▶ Assignment
Spot each line in the data below containing "Mineralix" and copy it.

--------------------

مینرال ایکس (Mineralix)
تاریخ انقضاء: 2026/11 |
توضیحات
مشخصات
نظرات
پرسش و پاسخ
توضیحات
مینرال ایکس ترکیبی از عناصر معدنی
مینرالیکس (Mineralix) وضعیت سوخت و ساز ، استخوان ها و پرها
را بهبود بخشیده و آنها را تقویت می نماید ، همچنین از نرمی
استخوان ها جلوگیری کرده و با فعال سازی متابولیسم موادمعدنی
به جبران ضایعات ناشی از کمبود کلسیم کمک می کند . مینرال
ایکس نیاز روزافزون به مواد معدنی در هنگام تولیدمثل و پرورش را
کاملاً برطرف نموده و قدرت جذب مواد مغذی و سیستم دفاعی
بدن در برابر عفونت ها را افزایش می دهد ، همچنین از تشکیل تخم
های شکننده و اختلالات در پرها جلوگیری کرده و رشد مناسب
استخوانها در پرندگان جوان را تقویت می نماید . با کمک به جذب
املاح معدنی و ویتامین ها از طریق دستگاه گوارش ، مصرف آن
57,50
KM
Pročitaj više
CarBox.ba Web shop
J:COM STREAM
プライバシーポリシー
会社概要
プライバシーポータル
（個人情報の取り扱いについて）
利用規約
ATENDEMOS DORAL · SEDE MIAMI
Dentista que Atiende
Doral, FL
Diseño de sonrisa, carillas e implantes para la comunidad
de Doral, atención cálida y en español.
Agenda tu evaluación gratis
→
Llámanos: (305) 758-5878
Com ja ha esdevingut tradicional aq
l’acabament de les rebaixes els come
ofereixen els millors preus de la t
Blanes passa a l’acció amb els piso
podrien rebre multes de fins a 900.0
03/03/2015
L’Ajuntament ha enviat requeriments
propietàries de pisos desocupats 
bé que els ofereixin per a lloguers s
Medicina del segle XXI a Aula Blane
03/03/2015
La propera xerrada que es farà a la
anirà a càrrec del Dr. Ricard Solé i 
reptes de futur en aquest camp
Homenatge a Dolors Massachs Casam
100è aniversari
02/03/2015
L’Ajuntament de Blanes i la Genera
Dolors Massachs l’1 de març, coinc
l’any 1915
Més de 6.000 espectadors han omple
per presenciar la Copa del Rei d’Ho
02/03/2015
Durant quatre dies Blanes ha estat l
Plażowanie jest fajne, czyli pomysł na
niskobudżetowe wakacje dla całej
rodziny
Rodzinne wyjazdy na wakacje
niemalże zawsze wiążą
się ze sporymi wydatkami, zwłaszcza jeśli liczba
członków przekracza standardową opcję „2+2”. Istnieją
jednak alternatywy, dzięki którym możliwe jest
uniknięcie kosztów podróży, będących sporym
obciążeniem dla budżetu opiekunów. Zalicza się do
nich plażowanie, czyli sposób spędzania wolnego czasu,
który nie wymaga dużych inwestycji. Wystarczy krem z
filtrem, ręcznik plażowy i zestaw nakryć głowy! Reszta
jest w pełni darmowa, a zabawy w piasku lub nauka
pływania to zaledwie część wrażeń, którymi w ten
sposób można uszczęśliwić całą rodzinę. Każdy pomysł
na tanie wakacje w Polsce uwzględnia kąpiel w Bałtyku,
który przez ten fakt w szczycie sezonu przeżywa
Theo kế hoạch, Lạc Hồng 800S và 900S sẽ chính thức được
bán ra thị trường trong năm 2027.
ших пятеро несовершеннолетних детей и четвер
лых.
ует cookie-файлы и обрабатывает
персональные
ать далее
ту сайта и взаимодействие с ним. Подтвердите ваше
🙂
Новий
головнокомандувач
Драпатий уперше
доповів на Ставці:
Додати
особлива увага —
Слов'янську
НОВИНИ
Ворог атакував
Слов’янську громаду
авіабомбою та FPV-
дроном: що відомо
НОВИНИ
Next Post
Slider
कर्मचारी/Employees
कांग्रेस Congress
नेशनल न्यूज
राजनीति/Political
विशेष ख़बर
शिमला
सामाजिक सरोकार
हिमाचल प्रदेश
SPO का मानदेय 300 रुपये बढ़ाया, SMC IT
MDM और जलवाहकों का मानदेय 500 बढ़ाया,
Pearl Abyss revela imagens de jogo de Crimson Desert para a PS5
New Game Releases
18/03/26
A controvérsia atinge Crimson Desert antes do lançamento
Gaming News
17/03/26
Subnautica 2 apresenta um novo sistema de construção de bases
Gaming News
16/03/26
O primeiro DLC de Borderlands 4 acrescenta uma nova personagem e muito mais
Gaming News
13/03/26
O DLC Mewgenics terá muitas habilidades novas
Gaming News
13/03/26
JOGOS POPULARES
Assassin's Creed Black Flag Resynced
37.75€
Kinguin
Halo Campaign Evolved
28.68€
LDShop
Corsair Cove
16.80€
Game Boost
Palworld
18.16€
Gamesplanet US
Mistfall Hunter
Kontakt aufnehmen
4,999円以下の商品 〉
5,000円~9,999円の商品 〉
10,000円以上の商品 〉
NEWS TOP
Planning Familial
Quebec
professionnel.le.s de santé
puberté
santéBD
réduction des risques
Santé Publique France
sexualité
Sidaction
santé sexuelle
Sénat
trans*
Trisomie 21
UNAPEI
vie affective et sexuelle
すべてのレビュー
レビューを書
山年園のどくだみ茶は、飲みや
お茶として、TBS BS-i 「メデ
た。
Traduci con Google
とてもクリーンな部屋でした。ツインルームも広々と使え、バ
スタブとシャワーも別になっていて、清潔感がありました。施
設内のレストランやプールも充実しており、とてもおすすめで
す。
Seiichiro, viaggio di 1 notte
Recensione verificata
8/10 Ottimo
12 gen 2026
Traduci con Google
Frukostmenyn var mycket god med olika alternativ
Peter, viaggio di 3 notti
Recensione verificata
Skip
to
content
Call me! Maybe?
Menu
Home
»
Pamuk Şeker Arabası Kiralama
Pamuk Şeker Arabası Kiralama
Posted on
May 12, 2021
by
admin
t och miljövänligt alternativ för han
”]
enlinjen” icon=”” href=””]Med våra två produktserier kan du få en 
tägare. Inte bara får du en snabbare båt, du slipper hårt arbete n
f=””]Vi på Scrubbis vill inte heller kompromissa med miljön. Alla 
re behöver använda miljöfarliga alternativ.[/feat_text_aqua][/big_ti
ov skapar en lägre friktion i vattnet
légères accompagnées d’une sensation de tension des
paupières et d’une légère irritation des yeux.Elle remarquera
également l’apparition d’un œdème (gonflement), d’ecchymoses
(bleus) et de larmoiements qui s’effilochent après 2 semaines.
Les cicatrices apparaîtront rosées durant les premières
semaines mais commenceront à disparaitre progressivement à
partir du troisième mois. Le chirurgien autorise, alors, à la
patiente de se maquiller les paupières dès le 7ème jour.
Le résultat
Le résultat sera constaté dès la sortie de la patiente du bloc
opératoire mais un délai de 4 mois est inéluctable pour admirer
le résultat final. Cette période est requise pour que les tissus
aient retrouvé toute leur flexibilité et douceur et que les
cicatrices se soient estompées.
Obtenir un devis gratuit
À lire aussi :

--------------------

▶ Reply to the exercise
مینرال ایکس (Mineralix)
مینرالیکس (Mineralix) وضعیت سوخت و ساز ، استخوان ها و پرها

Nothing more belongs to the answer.